Material supplied:

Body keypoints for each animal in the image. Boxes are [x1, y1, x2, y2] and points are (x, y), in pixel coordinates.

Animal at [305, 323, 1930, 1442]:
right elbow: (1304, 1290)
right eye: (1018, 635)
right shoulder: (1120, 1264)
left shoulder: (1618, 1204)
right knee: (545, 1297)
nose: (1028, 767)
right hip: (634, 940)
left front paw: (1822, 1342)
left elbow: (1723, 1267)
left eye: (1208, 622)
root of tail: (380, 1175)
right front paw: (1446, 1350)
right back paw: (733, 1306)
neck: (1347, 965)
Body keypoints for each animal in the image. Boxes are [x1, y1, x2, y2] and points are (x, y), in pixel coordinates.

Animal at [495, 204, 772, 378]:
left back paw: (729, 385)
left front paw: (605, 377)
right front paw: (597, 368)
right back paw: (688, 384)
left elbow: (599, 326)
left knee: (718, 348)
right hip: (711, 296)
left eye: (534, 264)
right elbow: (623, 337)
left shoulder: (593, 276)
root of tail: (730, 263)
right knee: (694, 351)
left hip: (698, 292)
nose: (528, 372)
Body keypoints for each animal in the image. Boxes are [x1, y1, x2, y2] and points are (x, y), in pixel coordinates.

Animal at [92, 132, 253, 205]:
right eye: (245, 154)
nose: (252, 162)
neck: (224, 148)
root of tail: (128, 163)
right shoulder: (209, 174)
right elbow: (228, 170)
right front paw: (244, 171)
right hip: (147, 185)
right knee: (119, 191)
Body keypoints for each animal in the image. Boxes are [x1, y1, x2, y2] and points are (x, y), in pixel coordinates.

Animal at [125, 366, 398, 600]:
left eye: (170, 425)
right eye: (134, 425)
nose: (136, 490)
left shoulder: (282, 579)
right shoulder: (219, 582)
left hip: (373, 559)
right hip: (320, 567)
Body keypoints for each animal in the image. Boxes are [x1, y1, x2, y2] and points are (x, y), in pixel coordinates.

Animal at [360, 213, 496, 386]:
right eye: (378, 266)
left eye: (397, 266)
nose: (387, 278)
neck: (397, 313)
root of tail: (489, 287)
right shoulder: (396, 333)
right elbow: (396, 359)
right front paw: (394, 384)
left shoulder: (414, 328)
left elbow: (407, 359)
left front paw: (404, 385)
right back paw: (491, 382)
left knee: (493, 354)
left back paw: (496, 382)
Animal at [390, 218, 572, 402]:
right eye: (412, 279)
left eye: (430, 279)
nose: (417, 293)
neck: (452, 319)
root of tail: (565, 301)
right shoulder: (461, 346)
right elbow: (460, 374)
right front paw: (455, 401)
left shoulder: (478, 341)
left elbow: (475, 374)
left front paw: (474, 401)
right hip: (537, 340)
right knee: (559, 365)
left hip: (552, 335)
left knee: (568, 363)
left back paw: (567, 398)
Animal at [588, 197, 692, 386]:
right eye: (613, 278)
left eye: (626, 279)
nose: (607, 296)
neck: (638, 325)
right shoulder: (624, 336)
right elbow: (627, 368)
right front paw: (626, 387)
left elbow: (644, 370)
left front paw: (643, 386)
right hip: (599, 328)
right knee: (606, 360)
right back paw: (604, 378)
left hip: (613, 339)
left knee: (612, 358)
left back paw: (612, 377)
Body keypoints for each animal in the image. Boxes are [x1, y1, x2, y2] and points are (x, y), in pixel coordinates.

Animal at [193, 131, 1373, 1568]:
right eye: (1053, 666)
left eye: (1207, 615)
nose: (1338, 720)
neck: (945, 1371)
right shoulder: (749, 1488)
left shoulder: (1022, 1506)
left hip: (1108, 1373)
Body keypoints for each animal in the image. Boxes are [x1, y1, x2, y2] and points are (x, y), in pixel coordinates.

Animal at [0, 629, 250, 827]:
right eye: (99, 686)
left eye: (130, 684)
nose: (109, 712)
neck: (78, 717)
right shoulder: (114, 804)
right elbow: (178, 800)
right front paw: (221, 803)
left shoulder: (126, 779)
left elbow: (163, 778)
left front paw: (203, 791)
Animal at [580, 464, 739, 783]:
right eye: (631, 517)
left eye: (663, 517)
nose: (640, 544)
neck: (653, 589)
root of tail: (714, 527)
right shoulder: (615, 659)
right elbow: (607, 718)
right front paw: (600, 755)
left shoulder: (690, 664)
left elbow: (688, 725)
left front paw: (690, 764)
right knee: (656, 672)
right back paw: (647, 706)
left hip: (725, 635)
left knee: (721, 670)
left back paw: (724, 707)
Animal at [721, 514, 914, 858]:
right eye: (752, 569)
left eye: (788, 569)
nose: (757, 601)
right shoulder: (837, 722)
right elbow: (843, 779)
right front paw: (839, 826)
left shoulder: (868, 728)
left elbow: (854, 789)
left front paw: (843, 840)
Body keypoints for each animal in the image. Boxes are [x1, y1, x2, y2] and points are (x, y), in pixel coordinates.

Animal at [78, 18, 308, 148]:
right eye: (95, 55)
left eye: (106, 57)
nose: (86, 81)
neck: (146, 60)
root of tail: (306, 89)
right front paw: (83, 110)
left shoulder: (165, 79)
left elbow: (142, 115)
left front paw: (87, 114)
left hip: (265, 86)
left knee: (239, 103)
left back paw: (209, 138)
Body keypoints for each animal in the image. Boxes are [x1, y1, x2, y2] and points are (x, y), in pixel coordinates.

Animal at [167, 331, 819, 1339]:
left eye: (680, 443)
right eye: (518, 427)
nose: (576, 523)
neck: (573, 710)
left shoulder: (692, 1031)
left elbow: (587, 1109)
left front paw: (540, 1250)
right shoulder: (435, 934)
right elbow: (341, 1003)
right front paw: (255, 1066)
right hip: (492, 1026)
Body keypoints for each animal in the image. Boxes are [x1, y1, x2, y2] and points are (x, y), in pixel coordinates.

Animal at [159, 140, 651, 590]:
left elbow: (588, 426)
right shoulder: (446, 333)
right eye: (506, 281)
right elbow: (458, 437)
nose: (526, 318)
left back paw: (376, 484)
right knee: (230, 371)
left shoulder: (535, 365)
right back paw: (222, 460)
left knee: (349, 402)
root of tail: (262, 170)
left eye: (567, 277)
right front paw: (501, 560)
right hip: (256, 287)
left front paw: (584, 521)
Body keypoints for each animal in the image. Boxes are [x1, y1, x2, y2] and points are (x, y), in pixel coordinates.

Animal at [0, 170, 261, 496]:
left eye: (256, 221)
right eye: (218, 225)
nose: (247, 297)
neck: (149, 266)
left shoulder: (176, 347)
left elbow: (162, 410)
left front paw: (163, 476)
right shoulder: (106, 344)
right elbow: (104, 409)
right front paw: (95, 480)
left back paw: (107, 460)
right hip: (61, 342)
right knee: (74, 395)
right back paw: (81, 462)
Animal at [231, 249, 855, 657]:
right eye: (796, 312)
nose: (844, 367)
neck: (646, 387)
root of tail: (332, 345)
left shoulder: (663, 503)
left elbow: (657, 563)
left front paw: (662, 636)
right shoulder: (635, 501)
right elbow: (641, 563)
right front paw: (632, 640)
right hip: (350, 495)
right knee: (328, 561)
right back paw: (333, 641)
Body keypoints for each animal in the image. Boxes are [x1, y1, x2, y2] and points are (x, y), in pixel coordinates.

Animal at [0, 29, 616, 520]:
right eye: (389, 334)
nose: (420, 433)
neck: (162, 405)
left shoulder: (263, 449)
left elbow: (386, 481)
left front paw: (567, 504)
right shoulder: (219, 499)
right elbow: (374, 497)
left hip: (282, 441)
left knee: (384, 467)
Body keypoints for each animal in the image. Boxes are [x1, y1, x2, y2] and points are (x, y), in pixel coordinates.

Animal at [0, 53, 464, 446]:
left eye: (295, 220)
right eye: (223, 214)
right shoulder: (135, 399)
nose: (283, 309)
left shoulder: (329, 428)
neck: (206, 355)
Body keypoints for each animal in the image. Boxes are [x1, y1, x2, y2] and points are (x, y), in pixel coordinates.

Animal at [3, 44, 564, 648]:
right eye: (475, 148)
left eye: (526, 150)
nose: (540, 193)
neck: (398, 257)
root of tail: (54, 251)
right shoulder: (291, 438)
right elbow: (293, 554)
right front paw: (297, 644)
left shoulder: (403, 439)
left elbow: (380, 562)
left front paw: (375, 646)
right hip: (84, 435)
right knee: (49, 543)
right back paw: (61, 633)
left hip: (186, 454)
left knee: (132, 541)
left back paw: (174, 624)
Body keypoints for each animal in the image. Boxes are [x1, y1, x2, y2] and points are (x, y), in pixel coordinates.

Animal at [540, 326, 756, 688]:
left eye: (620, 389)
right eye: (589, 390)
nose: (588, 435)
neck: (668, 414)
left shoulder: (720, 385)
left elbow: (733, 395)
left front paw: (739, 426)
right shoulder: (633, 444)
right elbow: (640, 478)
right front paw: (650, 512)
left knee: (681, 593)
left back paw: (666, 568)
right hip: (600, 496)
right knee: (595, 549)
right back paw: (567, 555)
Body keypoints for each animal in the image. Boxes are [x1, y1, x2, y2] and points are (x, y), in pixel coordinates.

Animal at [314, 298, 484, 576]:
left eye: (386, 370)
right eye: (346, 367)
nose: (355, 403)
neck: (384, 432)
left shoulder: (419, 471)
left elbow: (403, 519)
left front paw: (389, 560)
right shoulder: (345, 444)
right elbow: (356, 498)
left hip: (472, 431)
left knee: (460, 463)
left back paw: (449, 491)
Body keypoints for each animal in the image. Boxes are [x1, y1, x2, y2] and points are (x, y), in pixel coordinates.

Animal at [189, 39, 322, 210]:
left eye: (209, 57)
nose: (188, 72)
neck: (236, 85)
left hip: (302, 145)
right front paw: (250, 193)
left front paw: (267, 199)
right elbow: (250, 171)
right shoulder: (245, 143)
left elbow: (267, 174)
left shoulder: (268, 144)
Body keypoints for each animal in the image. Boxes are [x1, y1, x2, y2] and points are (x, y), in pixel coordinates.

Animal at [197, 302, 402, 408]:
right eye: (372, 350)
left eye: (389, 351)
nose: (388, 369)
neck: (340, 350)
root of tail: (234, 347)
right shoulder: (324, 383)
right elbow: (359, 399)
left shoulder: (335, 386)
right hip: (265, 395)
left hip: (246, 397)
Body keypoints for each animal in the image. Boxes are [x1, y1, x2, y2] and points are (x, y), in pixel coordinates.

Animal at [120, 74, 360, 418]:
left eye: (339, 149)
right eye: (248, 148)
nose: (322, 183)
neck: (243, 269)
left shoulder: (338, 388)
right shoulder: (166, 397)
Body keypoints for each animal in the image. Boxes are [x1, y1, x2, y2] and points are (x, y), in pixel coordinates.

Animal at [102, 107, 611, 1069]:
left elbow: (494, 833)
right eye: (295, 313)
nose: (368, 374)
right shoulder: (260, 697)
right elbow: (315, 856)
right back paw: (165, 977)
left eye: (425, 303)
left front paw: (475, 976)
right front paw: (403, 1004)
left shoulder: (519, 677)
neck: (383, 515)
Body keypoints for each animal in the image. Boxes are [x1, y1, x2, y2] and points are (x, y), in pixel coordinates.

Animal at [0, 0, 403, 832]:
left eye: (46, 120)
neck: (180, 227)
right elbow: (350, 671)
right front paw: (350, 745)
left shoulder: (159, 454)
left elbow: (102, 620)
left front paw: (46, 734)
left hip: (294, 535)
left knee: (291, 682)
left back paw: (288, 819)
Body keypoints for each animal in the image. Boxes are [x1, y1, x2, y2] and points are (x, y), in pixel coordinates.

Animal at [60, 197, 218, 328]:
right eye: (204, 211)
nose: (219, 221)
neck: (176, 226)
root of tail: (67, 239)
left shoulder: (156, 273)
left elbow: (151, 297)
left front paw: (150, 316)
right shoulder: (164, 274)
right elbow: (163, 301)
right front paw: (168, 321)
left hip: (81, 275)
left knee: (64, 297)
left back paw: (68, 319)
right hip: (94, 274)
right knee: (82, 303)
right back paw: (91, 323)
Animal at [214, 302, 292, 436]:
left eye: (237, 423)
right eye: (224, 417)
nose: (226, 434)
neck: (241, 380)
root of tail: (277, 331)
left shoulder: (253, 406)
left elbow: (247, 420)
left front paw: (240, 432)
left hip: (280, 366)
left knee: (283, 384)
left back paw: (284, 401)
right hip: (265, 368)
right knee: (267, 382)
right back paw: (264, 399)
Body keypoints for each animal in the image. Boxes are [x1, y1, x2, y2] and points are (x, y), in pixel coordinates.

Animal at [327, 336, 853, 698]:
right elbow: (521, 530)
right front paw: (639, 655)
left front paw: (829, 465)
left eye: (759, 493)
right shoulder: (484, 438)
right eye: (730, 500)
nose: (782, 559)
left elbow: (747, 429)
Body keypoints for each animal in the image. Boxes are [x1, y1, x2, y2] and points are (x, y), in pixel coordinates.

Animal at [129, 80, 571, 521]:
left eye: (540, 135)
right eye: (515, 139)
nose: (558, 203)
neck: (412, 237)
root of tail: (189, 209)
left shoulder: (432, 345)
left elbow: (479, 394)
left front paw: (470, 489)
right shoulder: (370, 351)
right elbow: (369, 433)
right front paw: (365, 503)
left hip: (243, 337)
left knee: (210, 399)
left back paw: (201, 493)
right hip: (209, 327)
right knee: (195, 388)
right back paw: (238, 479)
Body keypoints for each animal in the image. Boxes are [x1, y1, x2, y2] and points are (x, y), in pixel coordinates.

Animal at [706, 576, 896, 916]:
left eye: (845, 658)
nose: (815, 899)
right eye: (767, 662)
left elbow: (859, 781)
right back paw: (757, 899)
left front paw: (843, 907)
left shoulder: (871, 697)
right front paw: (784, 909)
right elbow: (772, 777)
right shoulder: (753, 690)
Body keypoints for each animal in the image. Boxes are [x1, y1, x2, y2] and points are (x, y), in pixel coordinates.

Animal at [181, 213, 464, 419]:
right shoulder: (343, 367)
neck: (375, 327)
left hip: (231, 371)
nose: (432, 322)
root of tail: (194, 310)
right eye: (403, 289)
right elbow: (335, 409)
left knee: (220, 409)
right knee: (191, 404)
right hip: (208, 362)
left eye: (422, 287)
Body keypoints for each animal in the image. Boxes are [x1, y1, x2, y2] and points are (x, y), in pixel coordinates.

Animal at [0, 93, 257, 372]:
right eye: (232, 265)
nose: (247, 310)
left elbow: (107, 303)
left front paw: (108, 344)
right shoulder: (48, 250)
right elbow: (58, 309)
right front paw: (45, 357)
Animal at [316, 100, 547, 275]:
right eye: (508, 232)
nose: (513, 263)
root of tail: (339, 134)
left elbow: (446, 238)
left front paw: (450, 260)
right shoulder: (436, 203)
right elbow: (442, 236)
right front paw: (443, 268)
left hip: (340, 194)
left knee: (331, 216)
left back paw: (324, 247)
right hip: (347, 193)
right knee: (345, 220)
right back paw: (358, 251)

Work task:
Lines from the top of the data above through the line with "right knee: (694, 351)", both ends included: copy them exactly, nothing more.

Answer section:
Body keypoints for each animal in the image. Boxes are [x1, y1, x2, y2] and points are (x, y), in pixel coordinates.

Animal at [305, 323, 1930, 1442]:
right elbow: (1304, 1290)
right eye: (1018, 635)
right shoulder: (1120, 1264)
left shoulder: (1618, 1204)
right knee: (545, 1297)
nose: (1028, 767)
right hip: (634, 940)
left front paw: (1822, 1342)
left elbow: (1723, 1267)
left eye: (1208, 622)
root of tail: (380, 1175)
right front paw: (1446, 1350)
right back paw: (733, 1306)
neck: (1347, 965)
Body keypoints for each animal in the image. Boxes are [x1, y1, x2, y2] and points are (x, y), in pixel coordinates.

Animal at [495, 204, 772, 378]:
left back paw: (729, 385)
left front paw: (605, 377)
right front paw: (597, 368)
right back paw: (688, 384)
left elbow: (599, 326)
left knee: (718, 348)
right hip: (711, 296)
left eye: (534, 264)
right elbow: (623, 337)
left shoulder: (593, 276)
root of tail: (730, 263)
right knee: (694, 351)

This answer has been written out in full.